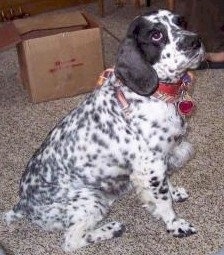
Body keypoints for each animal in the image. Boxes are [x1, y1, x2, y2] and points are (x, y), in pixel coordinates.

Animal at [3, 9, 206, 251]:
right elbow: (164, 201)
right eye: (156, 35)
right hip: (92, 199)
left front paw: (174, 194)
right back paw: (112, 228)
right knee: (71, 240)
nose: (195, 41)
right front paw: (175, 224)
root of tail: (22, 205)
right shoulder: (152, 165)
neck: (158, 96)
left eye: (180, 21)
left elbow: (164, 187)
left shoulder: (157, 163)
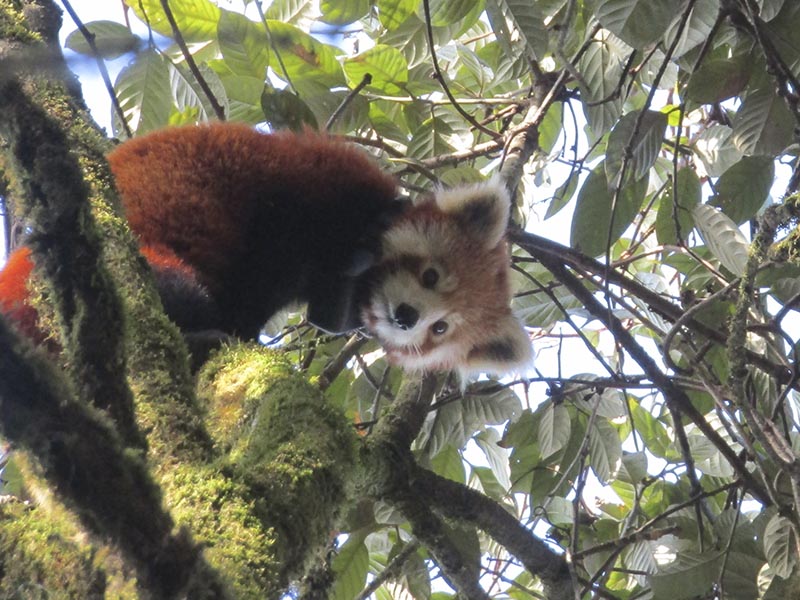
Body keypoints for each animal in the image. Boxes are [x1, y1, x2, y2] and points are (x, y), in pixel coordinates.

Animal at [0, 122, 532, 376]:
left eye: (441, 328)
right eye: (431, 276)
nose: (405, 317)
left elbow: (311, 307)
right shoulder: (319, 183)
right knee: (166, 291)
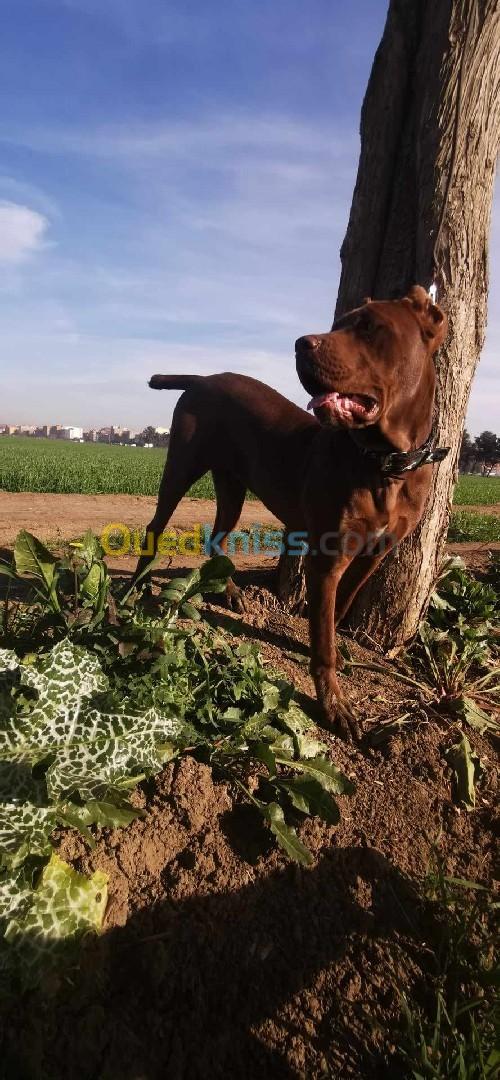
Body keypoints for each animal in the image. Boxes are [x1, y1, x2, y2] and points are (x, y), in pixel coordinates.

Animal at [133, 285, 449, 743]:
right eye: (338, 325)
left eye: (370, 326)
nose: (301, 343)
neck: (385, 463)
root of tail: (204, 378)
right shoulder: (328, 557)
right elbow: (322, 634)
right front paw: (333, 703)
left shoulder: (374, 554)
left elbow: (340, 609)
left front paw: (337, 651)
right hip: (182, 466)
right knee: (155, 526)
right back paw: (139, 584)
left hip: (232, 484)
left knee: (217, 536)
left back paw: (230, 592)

________________

▸ **Brief**
Drop the pictures; return the lines above from the line containing "right shoulder: (152, 165)" to the line containing "right back paw: (139, 584)", both included, exactly.

▸ **Exercise response**
right shoulder: (152, 165)
neck: (158, 96)
left eye: (180, 21)
left elbow: (164, 187)
left shoulder: (157, 163)
Body keypoints for each animal in the image. Boxes are [x1, y1, x2, y2] and points are (x, y), in pixel coordinates.

Animal at [0, 122, 532, 376]:
left eye: (441, 328)
right eye: (431, 276)
nose: (405, 317)
left elbow: (311, 307)
right shoulder: (319, 183)
right knee: (166, 291)
Body keypoints for each animal in the image. Boxes are [x1, y1, x2, y2] and points are (x, y), in pixel coordinates.

Animal at [133, 285, 449, 743]:
right eye: (338, 325)
left eye: (370, 326)
nose: (301, 343)
neck: (385, 463)
root of tail: (204, 378)
right shoulder: (328, 557)
right elbow: (322, 634)
right front paw: (333, 703)
left shoulder: (374, 554)
left elbow: (340, 609)
left front paw: (337, 651)
right hip: (182, 466)
right knee: (155, 526)
right back paw: (139, 584)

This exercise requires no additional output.